El Grupo de Genética y Mutagénesis Ambiental (GEMA) de la Universidad Nacional de Río Cuarto, después de ocho años de estudio, determinó que “los agroquímicos generan daño genético y conllevan mayores probabilidades de contraer cáncer, sufrir abortos espontáneos y nacimientos con malformaciones. (…) Confirmaron con estudios en personas y animales las consecuencias sanitarias del modelo agropecuario. Glifosato, endosulfan, atrazina, cipermetrina y clorpirifós son algunos de los agroquímicos perjudiciales” (Página 12, 6/10/14).
En soledad casi aterradora (lo acompañan Daniel Verzeñassi en Rosario y Medardo Avila en Córdoba) el doctor Gianfelici fatigaba el miércoles las imágenes de un proyector en un reducto aislado del Garrahan. “Se nos presenta un niño con intoxicación aguda, diarrea, vómitos, dolor. Con medicación se le pasa. A los diez años el mismo niño aparece con leucemia”.
Mientras Andrea Kloster relataba la especialidad de la Directora de Epidemiología de Entre Ríos (es veterinaria), una médica lloraba conmovida por Leila. “La estoy atendiendo y se va a morir hoy”, decía entre espasmos. Resistió apenas dos días más. Gianfelici explicaba entonces por qué los médicos prefieren diagnosticar en divorcio con los agroquímicos. “El médico llega al pueblo con su familia. Tiene un crecimiento profesional y económico y qué hace… compra campo”. Pero también “sus pacientes dejan de ir si denuncia la fuente de trabajo”. Y si se trata de escuelas fumigadas (existe una amplia acción de AGMER para alejar la deriva envenenada de las escuelas) “cómo hace el docente si el presidente de la cooperadora es el dueño del campo de al lado”.
Esa incomodidad estructural se vivió el día en que, con el doctor Daniel Verzeñassi presente, la gente hablaba de los químicos y el intendente, del cigarrillo. “Levante la mano quién ha tenido o tiene cercano un familiar o amigo con cáncer, infertilidad masculina, aborto espontáneo, problema tiroideo, leucemia, linfoma, tumores, malformaciones de bebés”. Nueve de cada diez levantaron la mano.
En su último artículo antes de morir, el biólogo molecular Andrés Carrasco (condenado al escarnio y la soledad por el poder económico, científico y político) aseguró que “el negocio global de alimentos agota recursos no renovables por cuenta y necesidad de un modelo depredador que necesita el control de toda la cadena para ejercer hegemonía y asegurar la rentabilidad. Es un sistema de saqueo e iniquidad que no contempla el bien común o la felicidad del pueblo, que destruye vida, naturaleza y autonomía y que genera más hambre y exclusión”.
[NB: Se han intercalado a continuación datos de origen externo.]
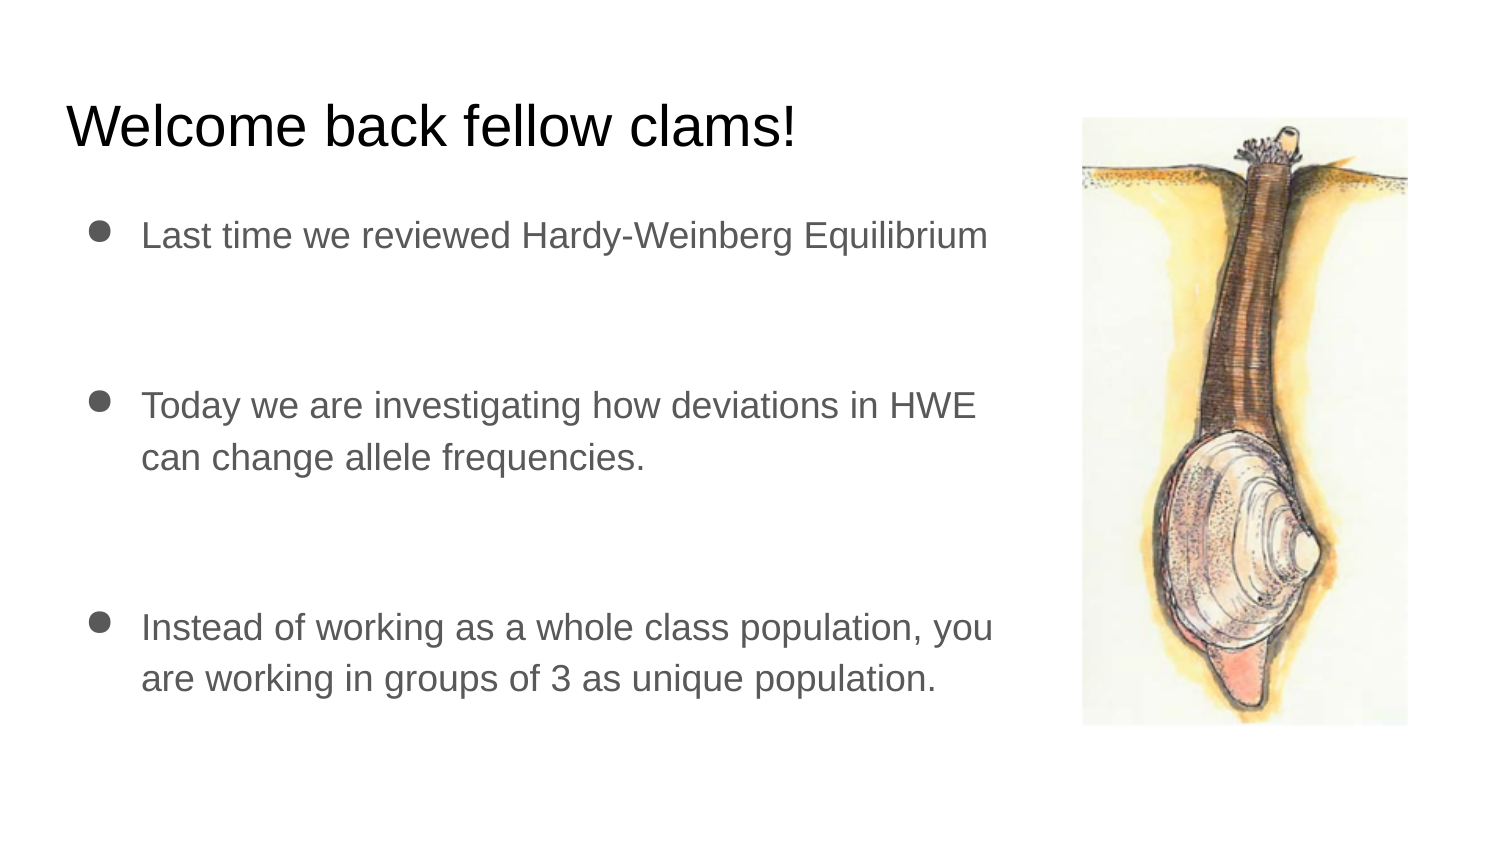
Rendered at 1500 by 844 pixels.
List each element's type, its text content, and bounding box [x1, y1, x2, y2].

list Last time we reviewed Hardy-Weinberg Equilibrium Today we are investigating how deviations in HWE can change allele frequencies. Instead of working as a whole class population, you are working in groups of 3 as unique population. [51, 189, 1045, 750]
picture [1082, 117, 1408, 726]
title Welcome back fellow clams! [51, 72, 1449, 167]
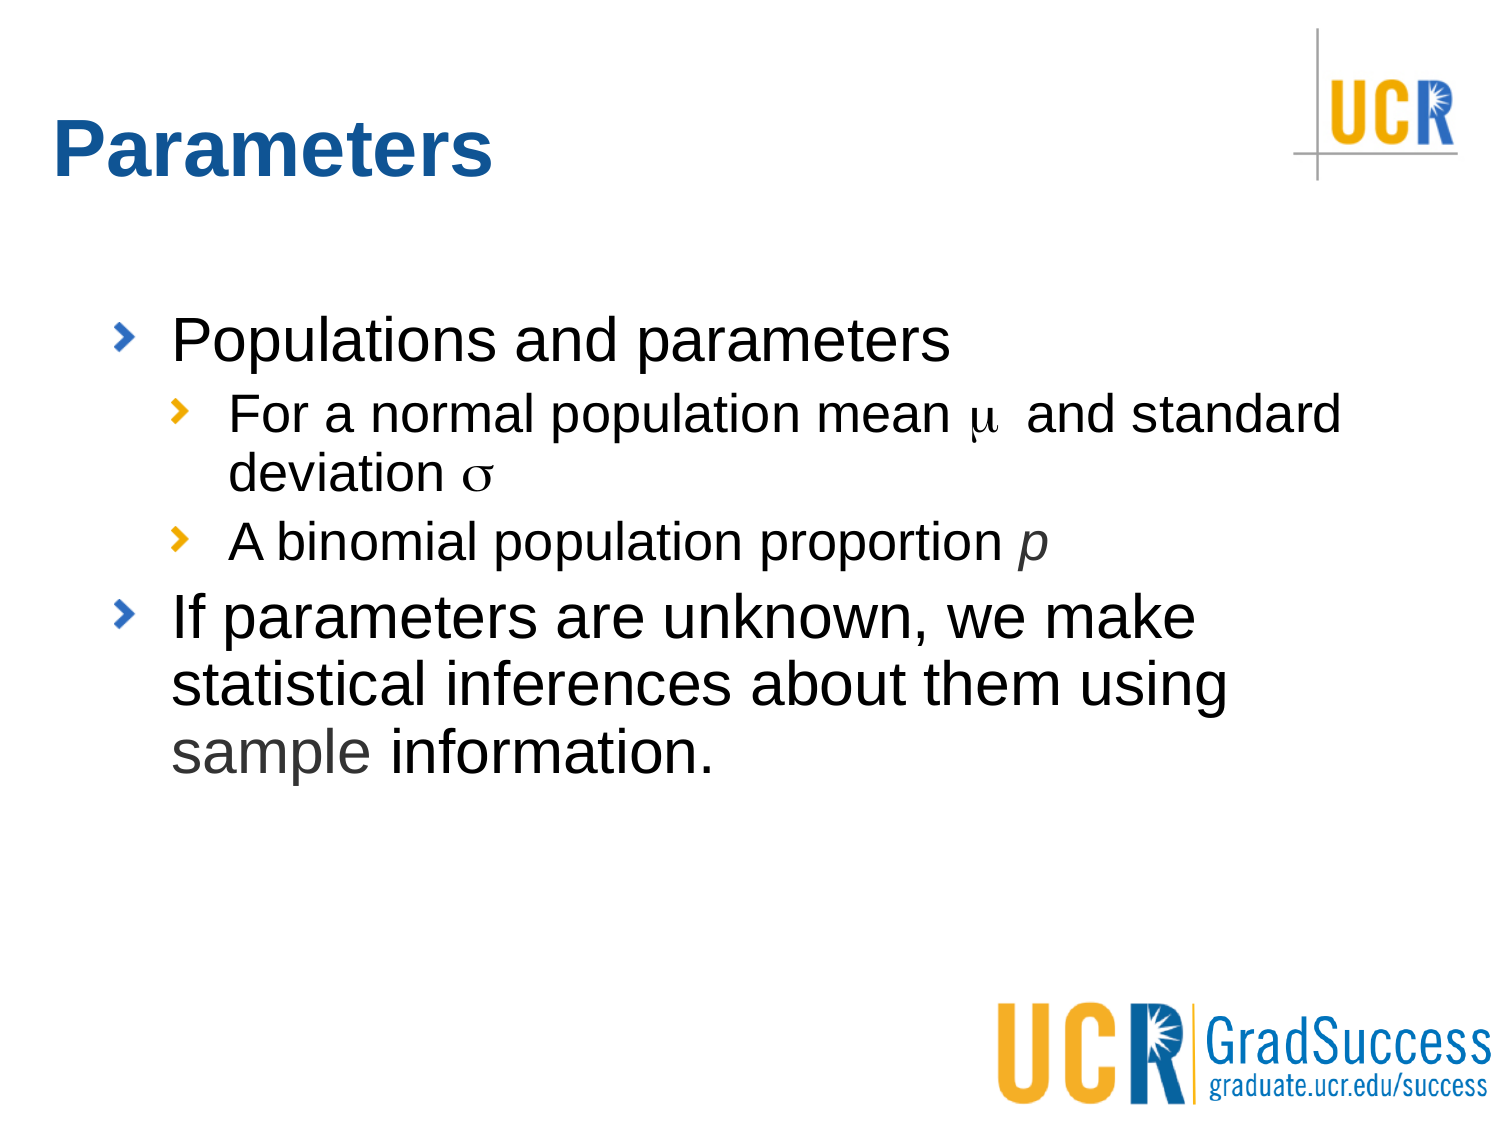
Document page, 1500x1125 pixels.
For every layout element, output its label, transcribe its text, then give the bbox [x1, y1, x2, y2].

picture [171, 526, 192, 553]
title Parameters [37, 0, 1500, 200]
picture [114, 599, 139, 630]
picture [171, 398, 192, 425]
picture [114, 322, 139, 353]
list Populations and parameters For a normal population mean m and standard deviation s A binomial population proportion p If parameters are unknown, we make statistical inferences about them using sample information. [99, 299, 1463, 1125]
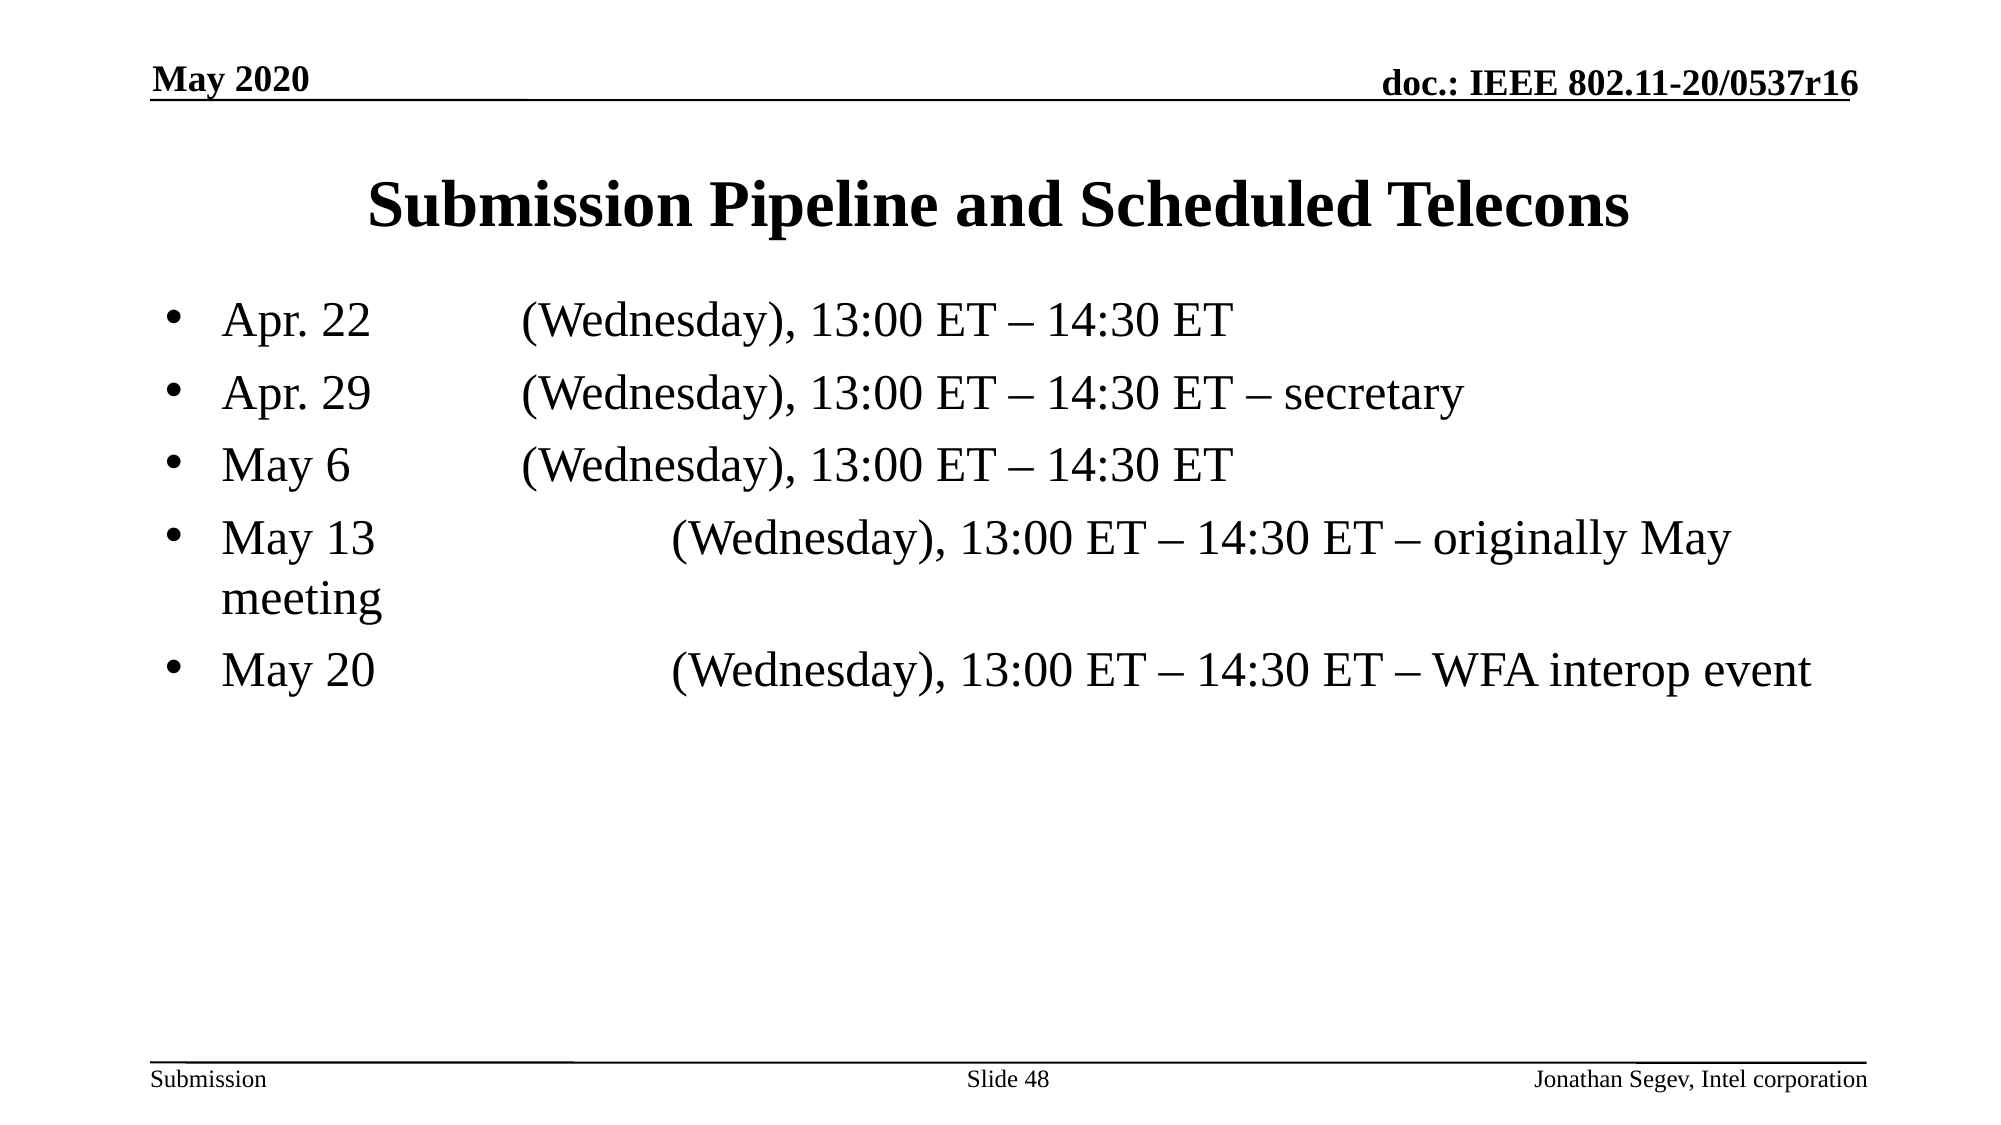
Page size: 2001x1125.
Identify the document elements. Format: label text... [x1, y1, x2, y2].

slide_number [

Leila murió el viernes. Tenía 14 años y una sonrisa de dientes separados y picardía. Y creció rodeada de la soja y el arroz, respirando y embebiéndose de la deriva. Pocos años atrás murieron José Rivero y Nicolás Arévalo, víctimas de los tomatales de Lavalle. Y de la tierra húmeda de venenos sobre la que corrían descalzos y se revolcaban en los veranos correntinos.
Son muchos más. Innumerables los nombres.
Aunque Leila, José y Nicolás se hayan vuelto íconos vaya a saber por qué. Tan bellos y niños. Tan arrancados de cuajo como la maleza.